En este proyecto hemos intervenido como estructura secundaria, desarrollando los bastidores de cerramiento de fachada del edificio mediante sistema industrializado. Una decisión técnica que cambia por completo la dinámica de obra.
La fabricación previa y el montaje planificado permiten adelantar el proceso en más de un 40% frente a soluciones tradicionales ejecutadas íntegramente in situ.
Pero la ventaja no es solo cuestión de tiempo.

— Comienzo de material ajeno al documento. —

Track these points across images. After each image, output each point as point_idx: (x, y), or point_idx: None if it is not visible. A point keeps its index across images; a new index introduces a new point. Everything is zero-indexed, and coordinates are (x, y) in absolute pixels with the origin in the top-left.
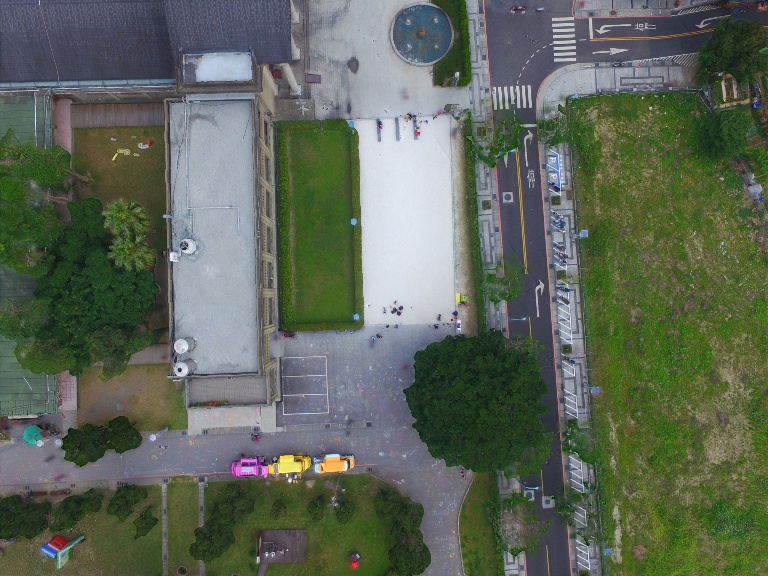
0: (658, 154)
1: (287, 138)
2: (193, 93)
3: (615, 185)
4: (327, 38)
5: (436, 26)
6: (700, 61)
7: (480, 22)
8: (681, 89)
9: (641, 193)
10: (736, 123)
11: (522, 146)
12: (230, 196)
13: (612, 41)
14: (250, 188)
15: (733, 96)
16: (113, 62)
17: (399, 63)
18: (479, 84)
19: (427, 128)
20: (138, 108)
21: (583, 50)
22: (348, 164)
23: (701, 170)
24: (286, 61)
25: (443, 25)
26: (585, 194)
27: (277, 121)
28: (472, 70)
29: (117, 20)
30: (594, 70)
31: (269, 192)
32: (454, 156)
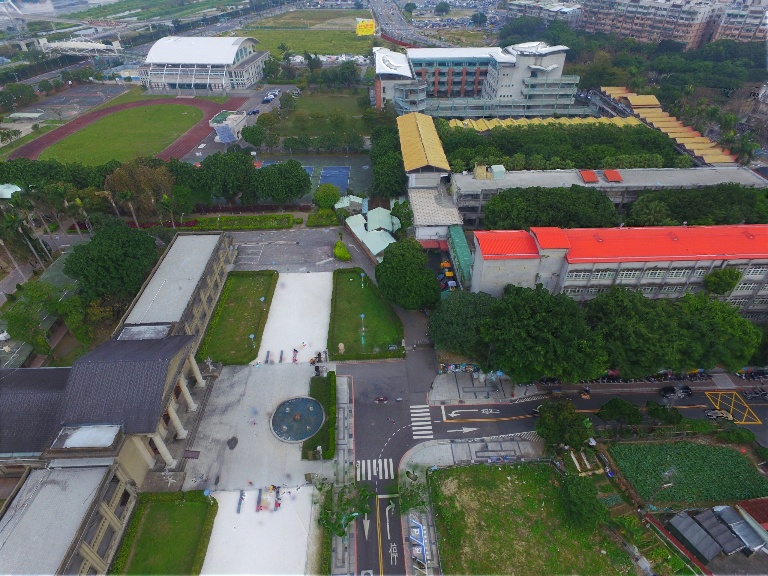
0: (526, 524)
1: (146, 510)
2: (53, 458)
3: (486, 560)
4: (216, 422)
5: (311, 412)
6: (539, 435)
7: (349, 409)
8: (532, 460)
9: (518, 570)
10: (581, 486)
11: (384, 517)
12: (36, 567)
13: (463, 422)
14: (63, 557)
15: (586, 466)
16: (9, 438)
17: (274, 441)
18: (344, 458)
19: (289, 499)
20: (16, 482)
21: (438, 429)
22: (199, 538)
23: (577, 542)
24: (150, 431)
25: (317, 412)
26: (453, 572)
27: (141, 493)
28: (339, 446)
29: (32, 406)
30: (450, 445)
31: (98, 570)
32: (312, 528)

La industrialización de los cerramientos aporta beneficios estratégicos para promotor, dirección facultativa y constructora:
✔️ Desperdicio prácticamente nulo de materiales
✔️ Reducción de costes indirectos asociados a tiempos de obra
✔️ Mejora sustancial en seguridad y condiciones de trabajo
✔️ Mayor control técnico y certidumbre en plazos
Además, el sistema facilita la incorporación progresiva del resto de oficios, permitiendo el solape coordinado de tareas y acelerando el ritmo general del proyecto sin generar interferencias.
El resultado es una obra más ordenada.
Más eficiente.
Más previsible.
En STALART entendemos que industrializar no es simplemente construir más rápido. Es aportar control real al proceso constructivo y convertir la planificación en una ventaja competitiva.